Scholars, indeed. I find myself rather underwhelmed by the accuracy of Professor Chomsky, a man who is surely one of the world's most renowned scholars. There is something vaguely amusing about being called "dishonest" by a man of the Professor's stature... particularly when he admits that he didn't actually read what I wrote, and neglects to explain exactly what I said that he finds dishonest.

His diatribe about "the Cambodia industry," however, is considerably less amusing. It is frankly offensive: the man who called reports of Khmer Rouge atrocities a "flood of lies" now feels qualified to distinguish between legitimate "Cambodia studies" and the vile "Cambodia industry." Chomsky, his motives as pure as the driven snow, has spent years droning on about how Cambodia illustrated his "propaganda model"; and yet those of use who have spent countless hours trying to understand the genocide that took place between 1975 and 1979 are said to be engaged in "a depraved form of retrospective justification for the US wars in Indochina."

Anyone who believes that I personally am attempting to justify US wars in Indochina could easily determine whether or not that is the case by simply reading a few of the articles available on this site; a good starting point might be the article entitled Twenty-Twenty Foresight. Am I trying to justify imperialism, or murder in Central America? Anyone genuinely curious can easily learn why the effects of the Khmer Rouge regime matter to me.
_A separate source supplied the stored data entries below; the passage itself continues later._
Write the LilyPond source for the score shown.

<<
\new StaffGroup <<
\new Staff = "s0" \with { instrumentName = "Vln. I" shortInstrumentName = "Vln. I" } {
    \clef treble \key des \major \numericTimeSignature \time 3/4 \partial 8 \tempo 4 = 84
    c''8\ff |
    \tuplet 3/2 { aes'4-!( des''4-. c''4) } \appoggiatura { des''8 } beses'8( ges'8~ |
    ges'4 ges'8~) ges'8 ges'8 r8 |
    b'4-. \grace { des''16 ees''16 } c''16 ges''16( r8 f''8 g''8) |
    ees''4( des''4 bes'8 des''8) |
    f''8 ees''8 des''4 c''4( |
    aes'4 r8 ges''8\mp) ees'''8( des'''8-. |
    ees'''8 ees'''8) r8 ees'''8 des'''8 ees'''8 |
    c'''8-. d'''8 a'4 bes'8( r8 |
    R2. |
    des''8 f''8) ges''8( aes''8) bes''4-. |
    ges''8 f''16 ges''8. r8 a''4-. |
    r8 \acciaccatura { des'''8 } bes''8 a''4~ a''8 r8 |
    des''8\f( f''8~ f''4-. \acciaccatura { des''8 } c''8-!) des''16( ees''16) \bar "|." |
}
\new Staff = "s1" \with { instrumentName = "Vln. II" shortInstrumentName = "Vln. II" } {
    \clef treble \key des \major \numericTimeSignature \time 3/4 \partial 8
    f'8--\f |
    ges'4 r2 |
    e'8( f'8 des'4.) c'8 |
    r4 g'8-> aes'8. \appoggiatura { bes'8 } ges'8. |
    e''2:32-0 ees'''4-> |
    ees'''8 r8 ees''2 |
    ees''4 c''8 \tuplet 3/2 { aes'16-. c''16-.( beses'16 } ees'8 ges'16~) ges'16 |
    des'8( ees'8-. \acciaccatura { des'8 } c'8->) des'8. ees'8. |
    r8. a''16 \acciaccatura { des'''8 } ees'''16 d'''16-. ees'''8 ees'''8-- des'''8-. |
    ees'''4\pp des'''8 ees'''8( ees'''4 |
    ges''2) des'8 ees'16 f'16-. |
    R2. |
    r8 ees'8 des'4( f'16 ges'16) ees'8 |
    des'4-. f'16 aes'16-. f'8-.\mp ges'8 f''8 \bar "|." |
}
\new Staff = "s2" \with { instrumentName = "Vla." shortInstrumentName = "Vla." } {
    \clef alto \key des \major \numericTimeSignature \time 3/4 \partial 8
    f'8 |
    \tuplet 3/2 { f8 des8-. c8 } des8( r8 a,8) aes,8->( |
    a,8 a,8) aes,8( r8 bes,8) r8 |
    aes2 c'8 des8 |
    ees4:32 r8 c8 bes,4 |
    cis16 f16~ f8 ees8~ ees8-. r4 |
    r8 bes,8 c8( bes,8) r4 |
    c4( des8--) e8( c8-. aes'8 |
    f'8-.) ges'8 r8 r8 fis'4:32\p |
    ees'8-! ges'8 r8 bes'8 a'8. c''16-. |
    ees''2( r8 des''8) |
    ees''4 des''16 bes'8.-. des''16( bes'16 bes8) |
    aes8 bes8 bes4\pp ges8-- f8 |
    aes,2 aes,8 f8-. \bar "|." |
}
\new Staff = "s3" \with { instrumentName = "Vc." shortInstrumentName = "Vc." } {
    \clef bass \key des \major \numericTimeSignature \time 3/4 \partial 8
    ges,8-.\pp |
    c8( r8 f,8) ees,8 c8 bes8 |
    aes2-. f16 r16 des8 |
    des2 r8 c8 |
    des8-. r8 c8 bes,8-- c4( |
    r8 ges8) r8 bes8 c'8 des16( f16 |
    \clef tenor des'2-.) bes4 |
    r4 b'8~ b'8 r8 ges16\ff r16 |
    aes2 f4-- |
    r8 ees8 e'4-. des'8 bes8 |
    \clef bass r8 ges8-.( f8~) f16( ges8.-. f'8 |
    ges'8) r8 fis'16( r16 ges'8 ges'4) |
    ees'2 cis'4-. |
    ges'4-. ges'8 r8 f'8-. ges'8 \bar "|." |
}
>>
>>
I am not bothered by the fact that Chomsky knows nothing about me; there is no reason that he should. And, I completely understand why he has no time to read what I wrote. As I noted at the outset: Life is short.
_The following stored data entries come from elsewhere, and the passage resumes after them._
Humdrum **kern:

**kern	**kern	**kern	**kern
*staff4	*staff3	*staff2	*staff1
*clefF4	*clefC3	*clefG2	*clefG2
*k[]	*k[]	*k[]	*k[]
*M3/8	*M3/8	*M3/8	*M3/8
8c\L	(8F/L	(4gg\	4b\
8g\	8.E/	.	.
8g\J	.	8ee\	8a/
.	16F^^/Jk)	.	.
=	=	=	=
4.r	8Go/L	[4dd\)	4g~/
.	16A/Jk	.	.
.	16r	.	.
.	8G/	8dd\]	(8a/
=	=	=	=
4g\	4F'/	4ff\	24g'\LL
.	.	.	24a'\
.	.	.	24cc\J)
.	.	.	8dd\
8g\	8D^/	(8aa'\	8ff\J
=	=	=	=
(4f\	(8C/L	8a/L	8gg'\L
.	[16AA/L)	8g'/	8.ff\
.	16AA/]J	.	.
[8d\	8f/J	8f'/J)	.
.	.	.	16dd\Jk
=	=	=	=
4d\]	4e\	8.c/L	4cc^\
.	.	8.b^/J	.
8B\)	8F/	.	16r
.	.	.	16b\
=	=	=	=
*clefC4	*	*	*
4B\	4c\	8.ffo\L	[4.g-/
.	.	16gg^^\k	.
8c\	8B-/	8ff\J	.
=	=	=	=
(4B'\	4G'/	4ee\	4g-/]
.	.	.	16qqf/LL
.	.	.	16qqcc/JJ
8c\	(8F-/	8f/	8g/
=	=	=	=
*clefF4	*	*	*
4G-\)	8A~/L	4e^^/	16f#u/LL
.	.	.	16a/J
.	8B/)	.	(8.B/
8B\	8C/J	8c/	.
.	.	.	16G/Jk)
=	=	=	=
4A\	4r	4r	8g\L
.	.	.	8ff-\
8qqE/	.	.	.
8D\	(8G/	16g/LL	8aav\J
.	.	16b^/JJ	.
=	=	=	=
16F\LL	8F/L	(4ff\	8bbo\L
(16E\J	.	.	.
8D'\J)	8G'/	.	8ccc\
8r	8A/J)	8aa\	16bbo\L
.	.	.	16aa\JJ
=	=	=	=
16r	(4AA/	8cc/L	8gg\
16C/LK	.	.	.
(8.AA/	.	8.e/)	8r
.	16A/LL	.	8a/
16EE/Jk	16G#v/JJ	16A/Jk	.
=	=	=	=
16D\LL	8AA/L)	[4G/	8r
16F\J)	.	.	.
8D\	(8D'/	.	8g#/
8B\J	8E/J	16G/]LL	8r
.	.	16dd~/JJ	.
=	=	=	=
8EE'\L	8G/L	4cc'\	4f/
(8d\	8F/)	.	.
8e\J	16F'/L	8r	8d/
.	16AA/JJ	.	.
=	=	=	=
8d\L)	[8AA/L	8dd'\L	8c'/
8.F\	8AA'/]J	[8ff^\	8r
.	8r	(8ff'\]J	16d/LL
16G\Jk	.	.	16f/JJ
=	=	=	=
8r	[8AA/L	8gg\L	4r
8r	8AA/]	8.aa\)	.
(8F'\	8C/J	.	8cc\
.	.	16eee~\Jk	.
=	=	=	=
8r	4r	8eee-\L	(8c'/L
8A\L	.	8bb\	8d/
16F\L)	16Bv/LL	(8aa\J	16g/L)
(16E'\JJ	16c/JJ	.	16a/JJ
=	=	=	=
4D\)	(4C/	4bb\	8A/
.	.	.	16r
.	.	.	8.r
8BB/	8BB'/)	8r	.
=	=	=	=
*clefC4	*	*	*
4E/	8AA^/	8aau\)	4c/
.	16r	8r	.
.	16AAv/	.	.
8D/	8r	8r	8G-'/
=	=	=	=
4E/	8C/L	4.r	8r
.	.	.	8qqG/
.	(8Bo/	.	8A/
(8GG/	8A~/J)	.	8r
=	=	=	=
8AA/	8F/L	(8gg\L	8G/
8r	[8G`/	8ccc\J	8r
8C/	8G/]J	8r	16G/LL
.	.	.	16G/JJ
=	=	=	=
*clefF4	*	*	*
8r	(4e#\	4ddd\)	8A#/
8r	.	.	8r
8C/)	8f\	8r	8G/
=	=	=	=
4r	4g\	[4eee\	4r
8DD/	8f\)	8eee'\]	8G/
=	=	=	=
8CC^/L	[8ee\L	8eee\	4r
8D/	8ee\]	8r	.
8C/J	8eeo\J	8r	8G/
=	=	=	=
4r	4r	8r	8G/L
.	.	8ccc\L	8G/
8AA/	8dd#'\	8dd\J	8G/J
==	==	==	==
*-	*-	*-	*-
When Chomsky was asked about the excerpt from my article, a reasonable response would have been: "I have not read this article, and unfortunately I do not have the time to do so. For that reason, I can't really address your question."

It is not, however, a reasonable response to attribute to me attitudes and beliefs that I do not hold. It is not reasonable to accuse me of omissions, when the facts that I supposedly "omitted" are outlined in detail in the article that the Professor did not bother to read. It is not reasonable to accuse me of mendacity, without citing so much as a single factual error in what I have written.

And above all, it is not reasonable for Professor Chomsky to deem who is and who is not sufficiently righteous to write about Cambodia.